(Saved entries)
<<<<

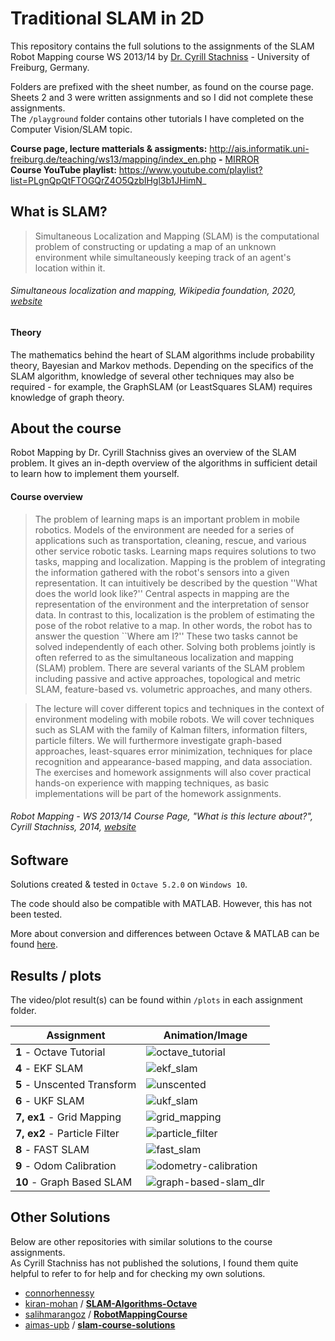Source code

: # Traditional SLAM in 2D
This repository contains the full solutions to the assignments of the SLAM Robot Mapping course WS 2013/14 by [Dr. Cyrill Stachniss](http://www.informatik.uni-freiburg.de/~stachnis) - University of Freiburg, Germany.

Folders are prefixed with the sheet number, as found on the course page.   
Sheets 2 and 3 were written assignments and so I did not complete these assignments.   
The `/playground` folder contains other tutorials I have completed on the Computer Vision/SLAM topic.

**Course page, lecture matterials & assigments:**  http://ais.informatik.uni-freiburg.de/teaching/ws13/mapping/index_en.php  **-**  [MIRROR](https://web.archive.org/web/20191216041354/http://ais.informatik.uni-freiburg.de/teaching/ws13/mapping/index_en.php)   
**Course YouTube playlist:** https://www.youtube.com/playlist?list=PLgnQpQtFTOGQrZ4O5QzbIHgl3b1JHimN_

## What is SLAM?
> Simultaneous Localization and Mapping (SLAM) is the computational problem of constructing or updating a map of an unknown environment while simultaneously keeping track of an agent's location within it.   

######  *Simultaneous localization and mapping*, Wikipedia foundation, 2020, [website](https://en.wikipedia.org/wiki/Simultaneous_localization_and_mapping)

#### Theory
The mathematics behind the heart of SLAM algorithms include probability theory, Bayesian and Markov methods. Depending on the specifics of the SLAM algorithm, knowledge of several other techniques may also be required - for example, the GraphSLAM (or LeastSquares SLAM) requires knowledge of graph theory.   
   
   
## About the course
Robot Mapping by Dr. Cyrill Stachniss gives an overview of the SLAM problem. It gives an in-depth overview of the algorithms in sufficient detail to learn how to implement them yourself.

#### Course overview
>The problem of learning maps is an important problem in mobile robotics. Models of the environment are needed for a series of applications such as transportation, cleaning, rescue, and various other service robotic tasks. Learning maps requires solutions to two tasks, mapping and localization. Mapping is the problem of integrating the information gathered with the robot's sensors into a given representation. It can intuitively be described by the question ''What does the world look like?'' Central aspects in mapping are the representation of the environment and the interpretation of sensor data. In contrast to this, localization is the problem of estimating the pose of the robot relative to a map. In other words, the robot has to answer the question ``Where am I?'' These two tasks cannot be solved independently of each other. Solving both problems jointly is often referred to as the simultaneous localization and mapping (SLAM) problem. There are several variants of the SLAM problem including passive and active approaches, topological and metric SLAM, feature-based vs. volumetric approaches, and many others.   

>The lecture will cover different topics and techniques in the context of environment modeling with mobile robots. We will cover techniques such as SLAM with the family of Kalman filters, information filters, particle filters. We will furthermore investigate graph-based approaches, least-squares error minimization, techniques for place recognition and appearance-based mapping, and data association. The exercises and homework assignments will also cover practical hands-on experience with mapping techniques, as basic implementations will be part of the homework assignments.

######  *Robot Mapping - WS 2013/14 Course Page*, "What is this lecture about?", Cyrill Stachniss, 2014, [website](http://ais.informatik.uni-freiburg.de/teaching/ws13/mapping/index_en.php)

## Software
Solutions created & tested in `Octave 5.2.0` on `Windows 10`.       

The code should also be compatible with MATLAB. However, this has not been tested.   

More about conversion and differences between Octave & MATLAB can be found [here](https://en.wikibooks.org/wiki/MATLAB_Programming/Differences_between_Octave_and_MATLAB).

## Results / plots
The video/plot result(s) can be found within `/plots` in each assignment folder.

| Assignment                   | Animation/Image                                                              | 
| ---------------------------- | ---------------------------------------------------------------------------- | 
| **1** - Octave Tutorial      | ![octave_tutorial](s1_octave_tutorial/plots/odom.gif)                        | 
| **4** - EKF SLAM             | ![ekf_slam](s4_ekf_slam/plots/ekf.gif)                                       | 
| **5** - Unscented Transform  | ![unscented](s5_unscented_transform/plots/unscented.png)                     | 
| **6** - UKF SLAM             | ![ukf_slam](s6_ukf_slam/plots/ukf.gif)                                       | 
| **7, ex1** - Grid Mapping    | ![grid_mapping](s7_ex1_gridmaps/plots/0.1_resolution/gridmap_0.1.gif)        | 
| **7, ex2** - Particle Filter | ![particle_filter](s7_ex2_particle_filter/plots/pf.gif)                      | 
| **8** - FAST SLAM            | ![fast_slam](s8_fast_slam/plots/fast_slam.gif)                               | 
| **9** - Odom Calibration     | ![odometry-calibration](s9_odom_calib/plots/odometry-calibration-result.png) | 
| **10** - Graph Based SLAM    | ![graph-based-slam_dlr](s10_graph-based_slam/plots/dlr.png)                  | 

## Other Solutions
Below are other repositories with similar solutions to the course assignments.   
As Cyrill Stachniss has not published the solutions, I found them quite helpful to refer to for help and for checking my own solutions.
 - [connorhennessy](https://github.com/conorhennessy/SLAM-Course-Solutions)
 -  [kiran-mohan](https://github.com/kiran-mohan) / **[SLAM-Algorithms-Octave](https://github.com/kiran-mohan/SLAM-Algorithms-Octave)**
 -  [salihmarangoz](https://github.com/salihmarangoz) / **[RobotMappingCourse](https://github.com/salihmarangoz/RobotMappingCourse)**
 -  [aimas-upb](https://github.com/aimas-upb) / **[slam-course-solutions](https://github.com/aimas-upb/slam-course-solutions)**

>>>>

Work instructions -
Scan the data above, find each line with "graph", and copy it.

Answer space -
The mathematics behind the heart of SLAM algorithms include probability theory, Bayesian and Markov methods. Depending on the specifics of the SLAM algorithm, knowledge of several other techniques may also be required - for example, the GraphSLAM (or LeastSquares SLAM) requires knowledge of graph theory.   
>The lecture will cover different topics and techniques in the context of environment modeling with mobile robots. We will cover techniques such as SLAM with the family of Kalman filters, information filters, particle filters. We will furthermore investigate graph-based approaches, least-squares error minimization, techniques for place recognition and appearance-based mapping, and data association. The exercises and homework assignments will also cover practical hands-on experience with mapping techniques, as basic implementations will be part of the homework assignments.
| **10** - Graph Based SLAM    | ![graph-based-slam_dlr](s10_graph-based_slam/plots/dlr.png)                  | 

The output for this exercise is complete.